● **WHAT YOU HAVE TO DO**:
The data is to be transcribed in full, with nothing missed.

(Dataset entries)
[Start of section]
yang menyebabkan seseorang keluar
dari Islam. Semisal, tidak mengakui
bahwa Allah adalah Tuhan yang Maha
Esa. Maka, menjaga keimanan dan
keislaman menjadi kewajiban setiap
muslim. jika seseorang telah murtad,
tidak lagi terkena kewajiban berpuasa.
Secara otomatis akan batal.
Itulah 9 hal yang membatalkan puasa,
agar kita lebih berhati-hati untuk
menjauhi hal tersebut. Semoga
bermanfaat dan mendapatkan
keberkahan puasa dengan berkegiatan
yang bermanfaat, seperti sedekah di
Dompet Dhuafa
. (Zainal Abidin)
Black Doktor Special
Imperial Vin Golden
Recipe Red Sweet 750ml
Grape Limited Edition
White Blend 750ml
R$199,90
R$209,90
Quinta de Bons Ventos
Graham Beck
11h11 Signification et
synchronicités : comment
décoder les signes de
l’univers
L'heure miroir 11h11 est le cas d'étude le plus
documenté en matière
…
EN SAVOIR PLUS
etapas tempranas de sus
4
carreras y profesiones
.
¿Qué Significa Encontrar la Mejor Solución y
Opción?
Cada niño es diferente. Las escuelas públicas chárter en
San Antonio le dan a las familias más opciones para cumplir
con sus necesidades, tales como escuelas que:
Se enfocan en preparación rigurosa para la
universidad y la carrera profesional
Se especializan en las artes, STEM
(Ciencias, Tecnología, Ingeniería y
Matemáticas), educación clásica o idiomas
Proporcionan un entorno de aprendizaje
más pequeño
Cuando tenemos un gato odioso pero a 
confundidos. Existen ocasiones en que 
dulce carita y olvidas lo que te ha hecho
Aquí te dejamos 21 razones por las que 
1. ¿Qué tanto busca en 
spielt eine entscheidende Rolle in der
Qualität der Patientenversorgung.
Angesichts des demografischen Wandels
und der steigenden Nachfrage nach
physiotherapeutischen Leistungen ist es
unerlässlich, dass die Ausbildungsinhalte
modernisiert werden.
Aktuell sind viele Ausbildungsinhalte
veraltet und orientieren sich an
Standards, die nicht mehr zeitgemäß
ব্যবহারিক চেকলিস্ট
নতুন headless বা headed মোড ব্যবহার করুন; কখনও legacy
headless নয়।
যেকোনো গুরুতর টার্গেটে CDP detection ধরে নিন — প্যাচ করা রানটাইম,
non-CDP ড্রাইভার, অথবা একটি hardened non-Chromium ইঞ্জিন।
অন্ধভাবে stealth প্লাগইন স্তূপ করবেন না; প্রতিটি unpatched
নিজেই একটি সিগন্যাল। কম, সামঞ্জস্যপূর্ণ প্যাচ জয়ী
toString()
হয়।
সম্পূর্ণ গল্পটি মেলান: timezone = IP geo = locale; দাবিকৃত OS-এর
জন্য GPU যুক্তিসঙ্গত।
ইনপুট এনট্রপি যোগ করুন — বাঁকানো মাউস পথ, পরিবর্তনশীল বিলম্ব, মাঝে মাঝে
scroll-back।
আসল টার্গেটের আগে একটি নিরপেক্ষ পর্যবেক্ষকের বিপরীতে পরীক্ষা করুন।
[End of section]
● **SOLUTION**:
yang menyebabkan seseorang keluar
dari Islam. Semisal, tidak mengakui
bahwa Allah adalah Tuhan yang Maha
Esa. Maka, menjaga keimanan dan
keislaman menjadi kewajiban setiap
muslim. jika seseorang telah murtad,
tidak lagi terkena kewajiban berpuasa.
Secara otomatis akan batal.
Itulah 9 hal yang membatalkan puasa,
agar kita lebih berhati-hati untuk
menjauhi hal tersebut. Semoga
bermanfaat dan mendapatkan
keberkahan puasa dengan berkegiatan
yang bermanfaat, seperti sedekah di
Dompet Dhuafa
. (Zainal Abidin)
Black Doktor Special
Imperial Vin Golden
Recipe Red Sweet 750ml
Grape Limited Edition
White Blend 750ml
R$199,90
R$209,90
Quinta de Bons Ventos
Graham Beck
11h11 Signification et
synchronicités : comment
décoder les signes de
l’univers
L'heure miroir 11h11 est le cas d'étude le plus
documenté en matière
…
EN SAVOIR PLUS
etapas tempranas de sus
4
carreras y profesiones
.
¿Qué Significa Encontrar la Mejor Solución y
Opción?
Cada niño es diferente. Las escuelas públicas chárter en
San Antonio le dan a las familias más opciones para cumplir
con sus necesidades, tales como escuelas que:
Se enfocan en preparación rigurosa para la
universidad y la carrera profesional
Se especializan en las artes, STEM
(Ciencias, Tecnología, Ingeniería y
Matemáticas), educación clásica o idiomas
Proporcionan un entorno de aprendizaje
más pequeño
Cuando tenemos un gato odioso pero a 
confundidos. Existen ocasiones en que 
dulce carita y olvidas lo que te ha hecho
Aquí te dejamos 21 razones por las que 
1. ¿Qué tanto busca en 
spielt eine entscheidende Rolle in der
Qualität der Patientenversorgung.
Angesichts des demografischen Wandels
und der steigenden Nachfrage nach
physiotherapeutischen Leistungen ist es
unerlässlich, dass die Ausbildungsinhalte
modernisiert werden.
Aktuell sind viele Ausbildungsinhalte
veraltet und orientieren sich an
Standards, die nicht mehr zeitgemäß
ব্যবহারিক চেকলিস্ট
নতুন headless বা headed মোড ব্যবহার করুন; কখনও legacy
headless নয়।
যেকোনো গুরুতর টার্গেটে CDP detection ধরে নিন — প্যাচ করা রানটাইম,
non-CDP ড্রাইভার, অথবা একটি hardened non-Chromium ইঞ্জিন।
অন্ধভাবে stealth প্লাগইন স্তূপ করবেন না; প্রতিটি unpatched
নিজেই একটি সিগন্যাল। কম, সামঞ্জস্যপূর্ণ প্যাচ জয়ী
toString()
হয়।
সম্পূর্ণ গল্পটি মেলান: timezone = IP geo = locale; দাবিকৃত OS-এর
জন্য GPU যুক্তিসঙ্গত।
ইনপুট এনট্রপি যোগ করুন — বাঁকানো মাউস পথ, পরিবর্তনশীল বিলম্ব, মাঝে মাঝে
scroll-back।
আসল টার্গেটের আগে একটি নিরপেক্ষ পর্যবেক্ষকের বিপরীতে পরীক্ষা করুন।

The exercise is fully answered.